**About this task**
Could the data below be copied exactly, minus the pictures?

(Source records)

###

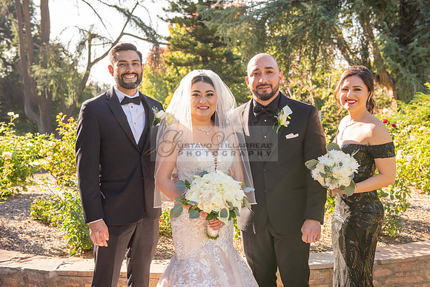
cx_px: 215
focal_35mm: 48
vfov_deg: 28.1
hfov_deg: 41.1
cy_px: 144
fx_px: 573
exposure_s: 1/250
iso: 200
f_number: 5.6
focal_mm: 48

###

**Expected answer**
cx_px: 215
focal_35mm: 48
vfov_deg: 28.1
hfov_deg: 41.1
cy_px: 144
fx_px: 573
exposure_s: 1/250
iso: 200
f_number: 5.6
focal_mm: 48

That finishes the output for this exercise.